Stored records

————————

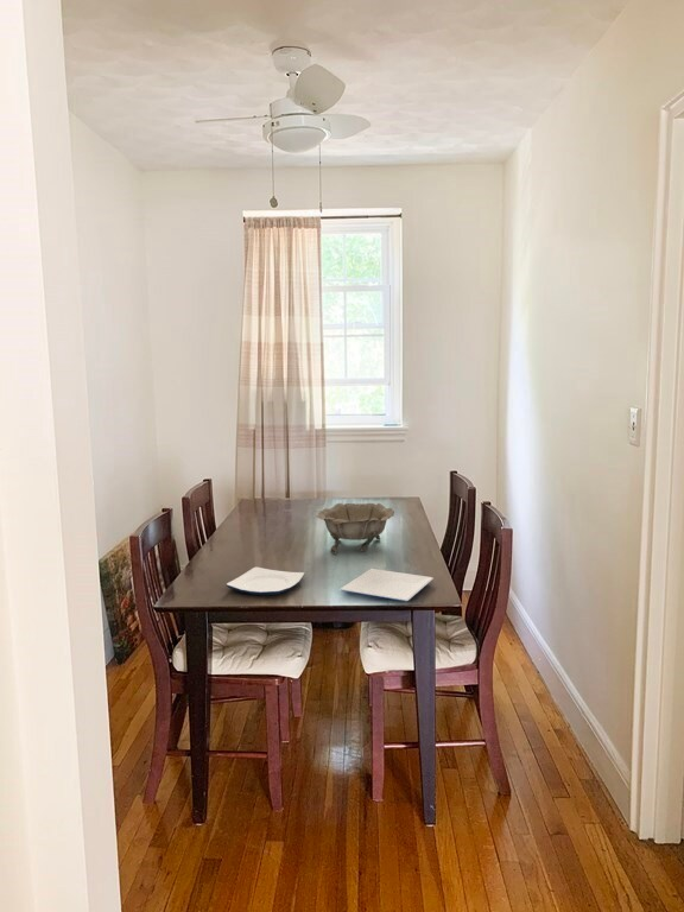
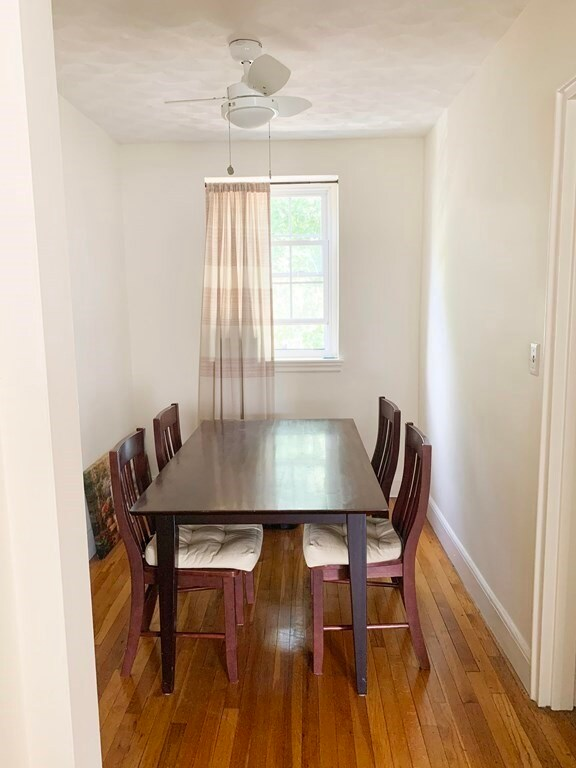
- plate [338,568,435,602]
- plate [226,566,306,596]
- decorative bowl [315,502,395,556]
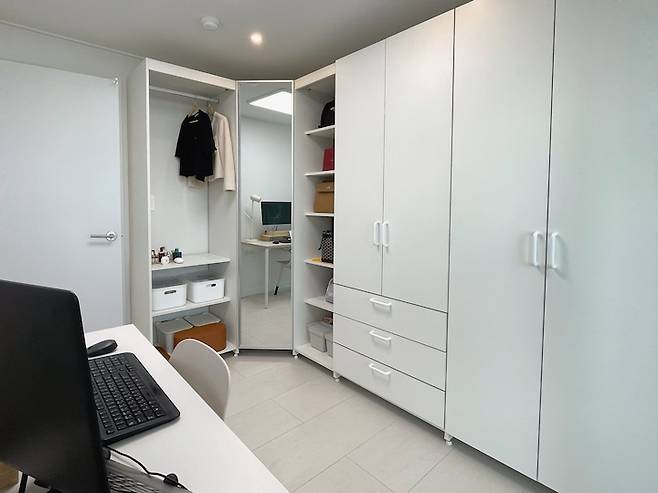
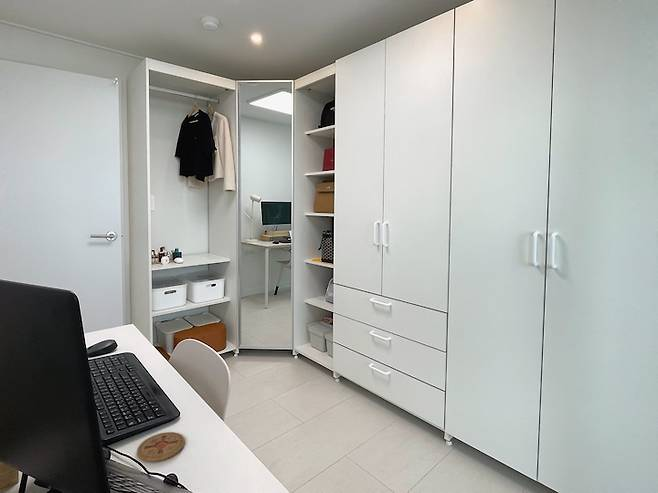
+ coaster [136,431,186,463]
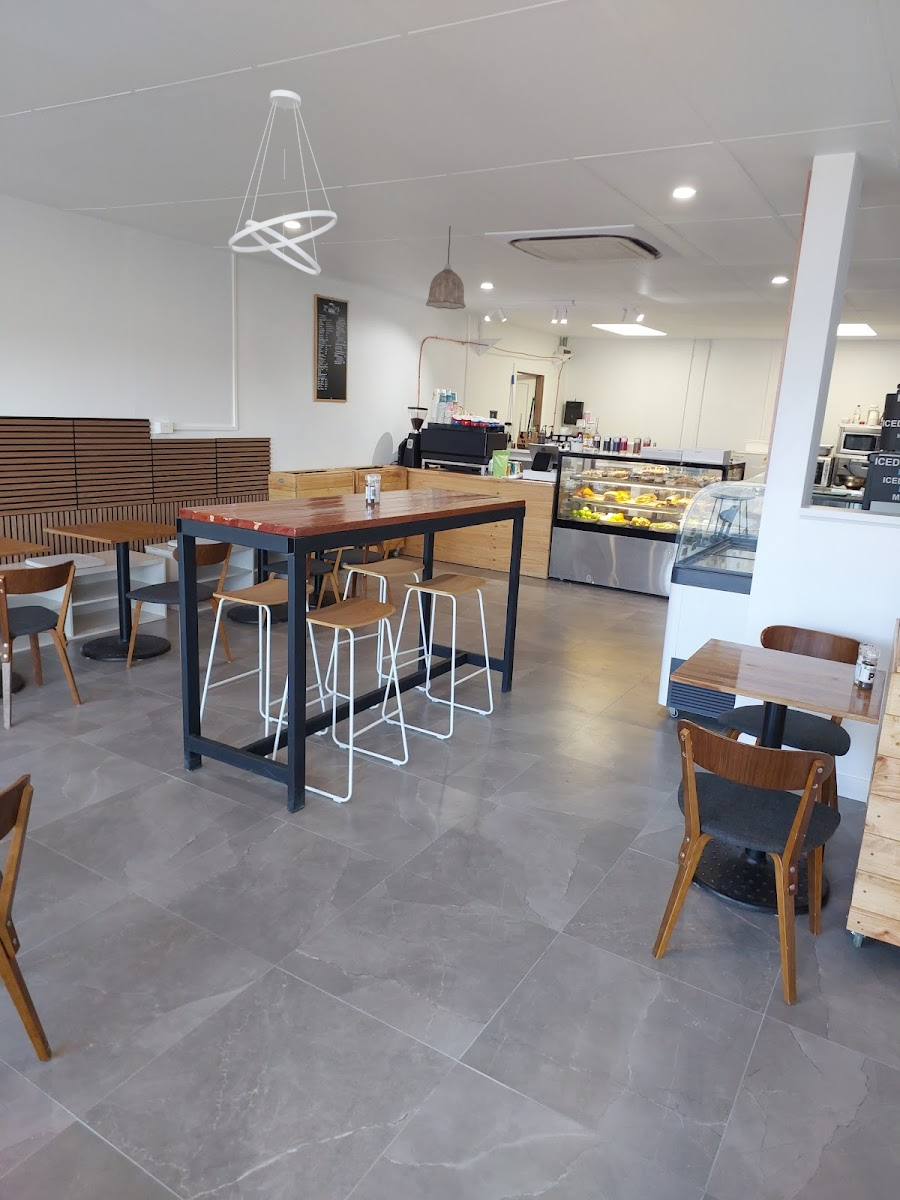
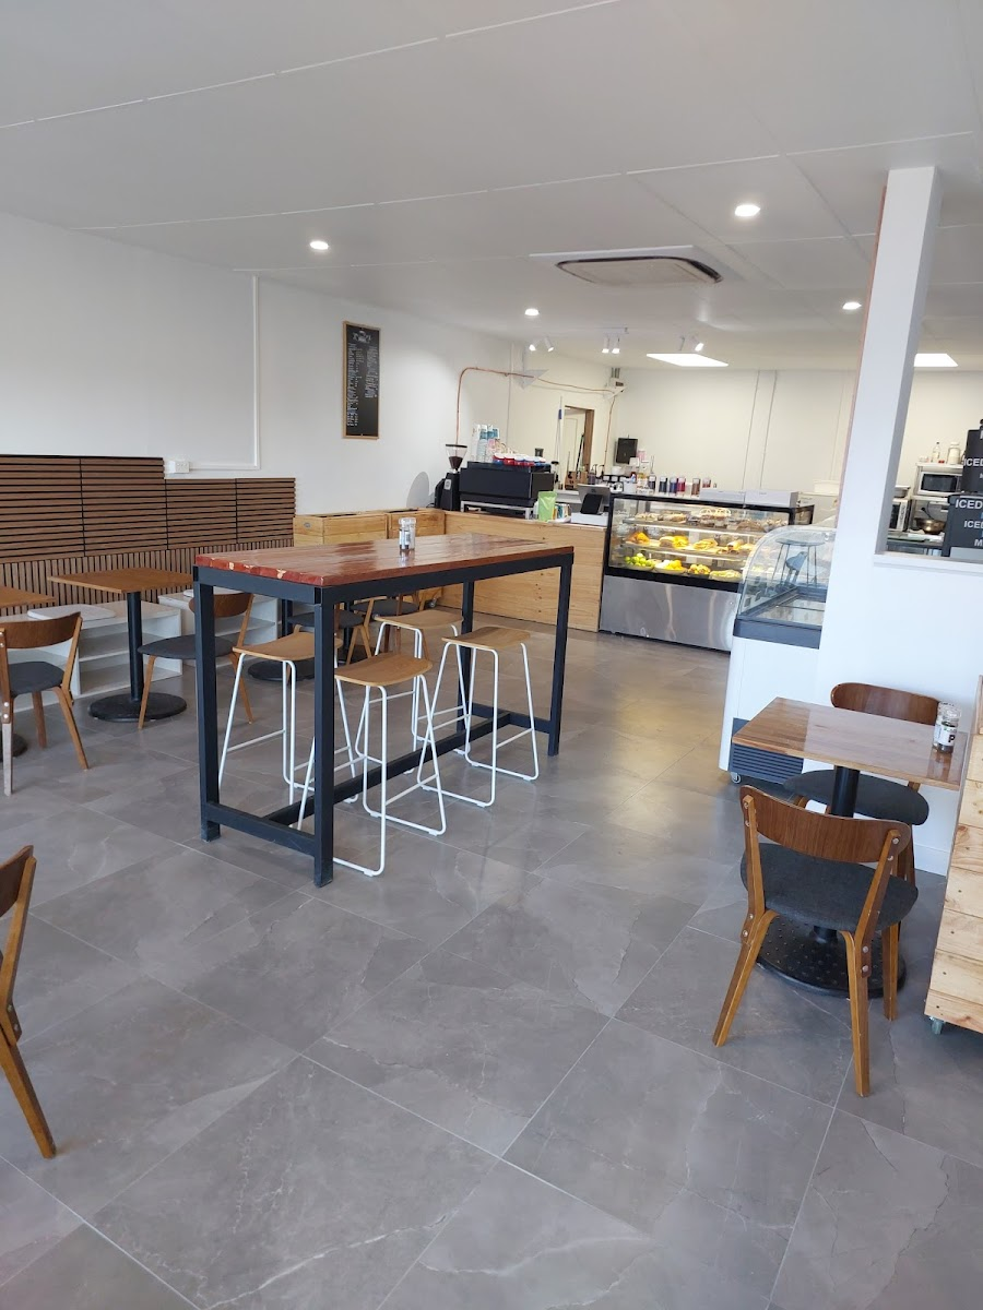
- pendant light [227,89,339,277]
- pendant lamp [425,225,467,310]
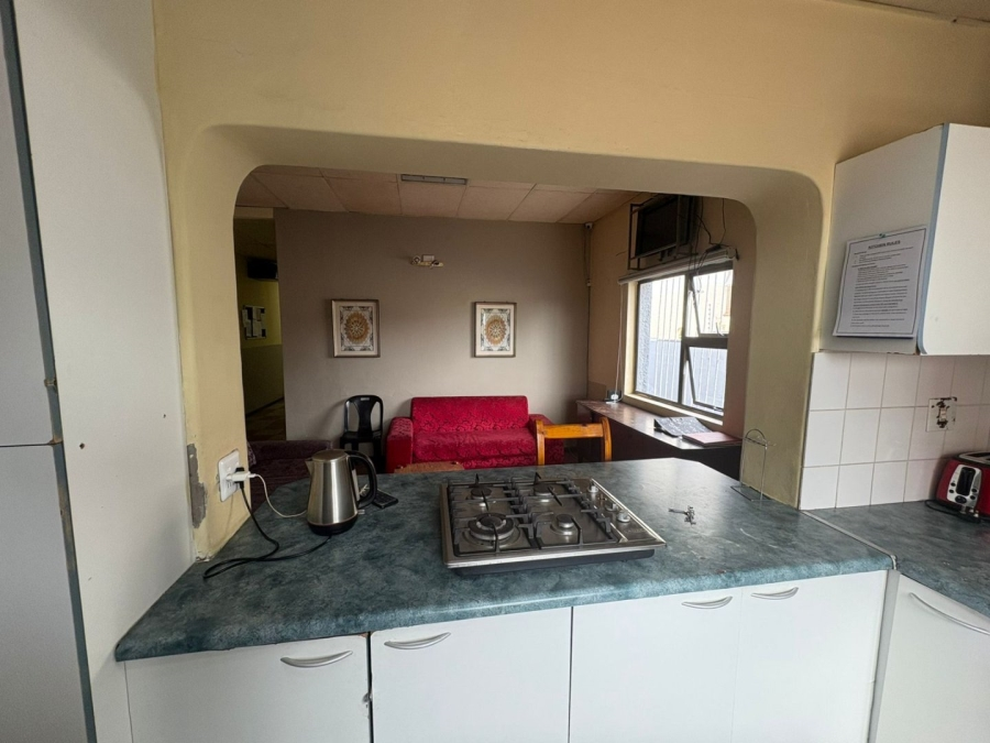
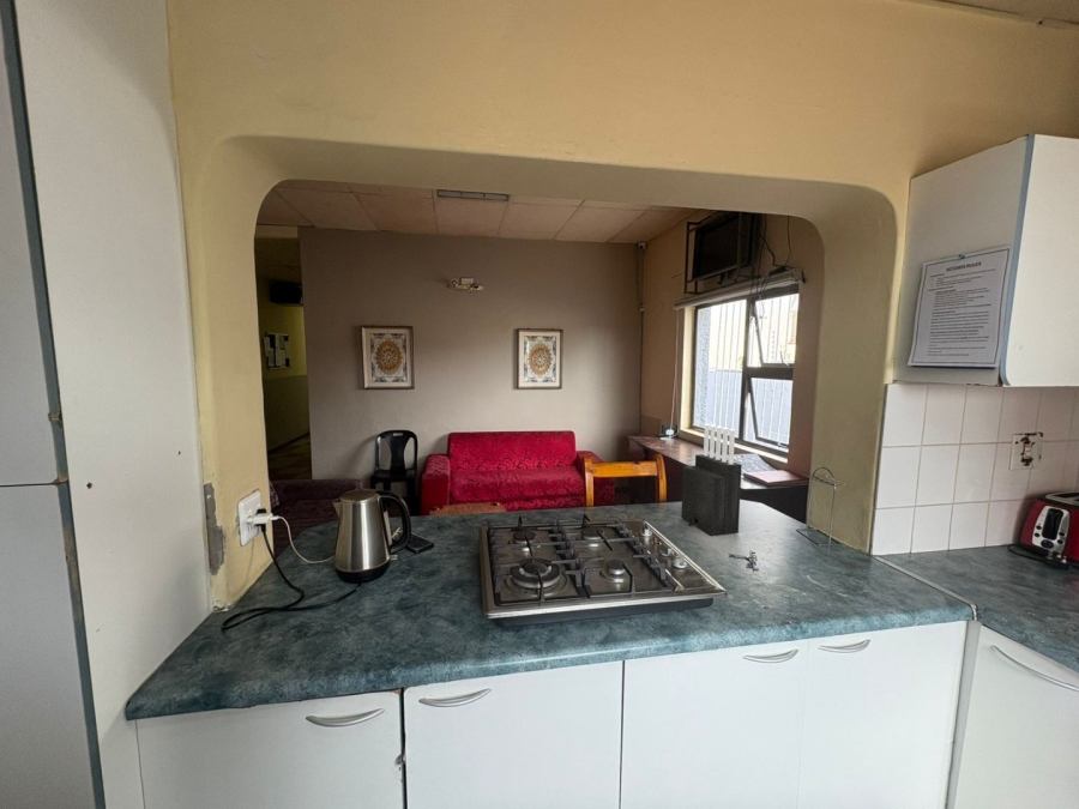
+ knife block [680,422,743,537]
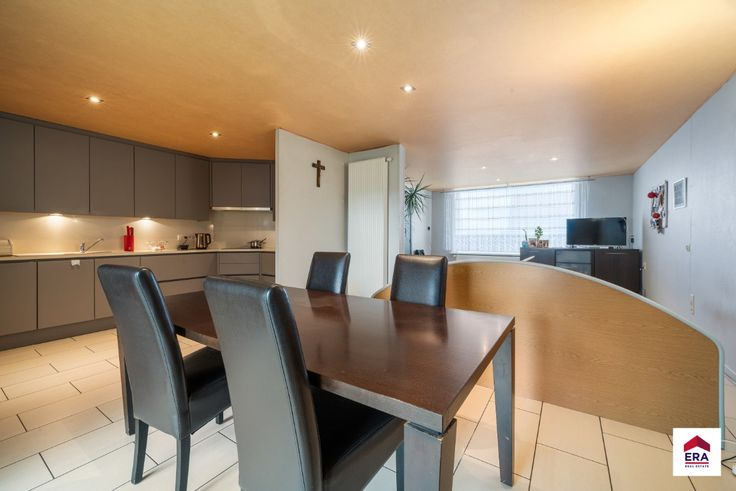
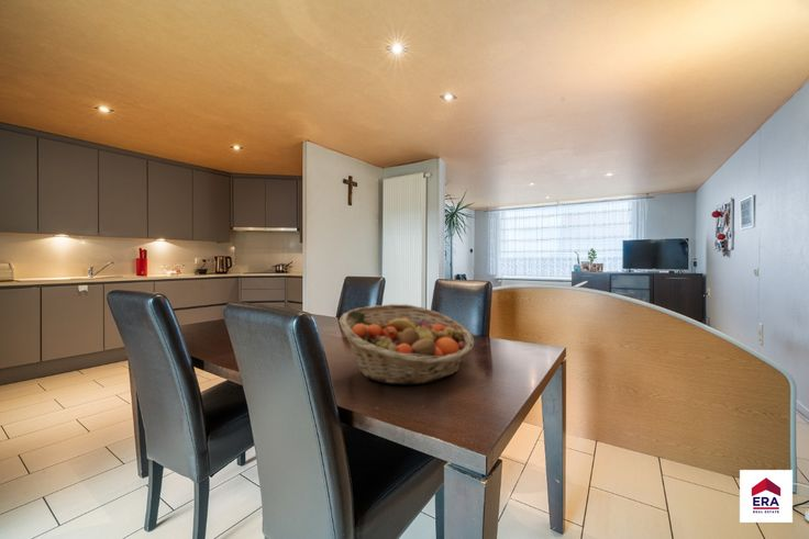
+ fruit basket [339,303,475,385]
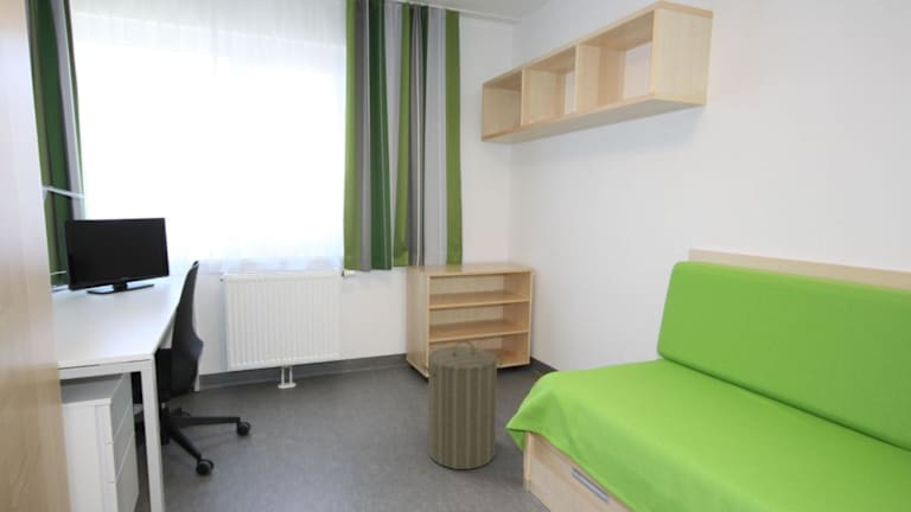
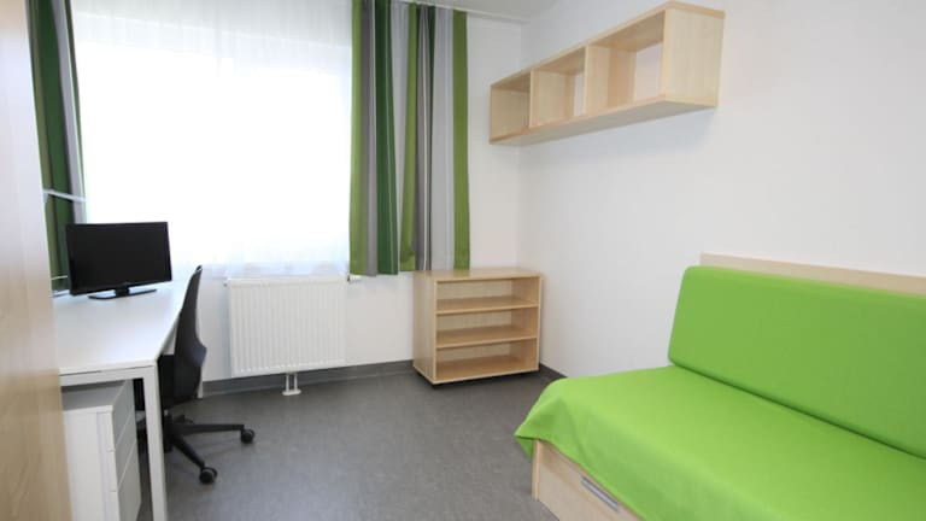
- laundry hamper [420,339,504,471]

————————

Which lines of the data above contain the string "plate"? Copy each of them.

- plate [338,568,435,602]
- plate [226,566,306,596]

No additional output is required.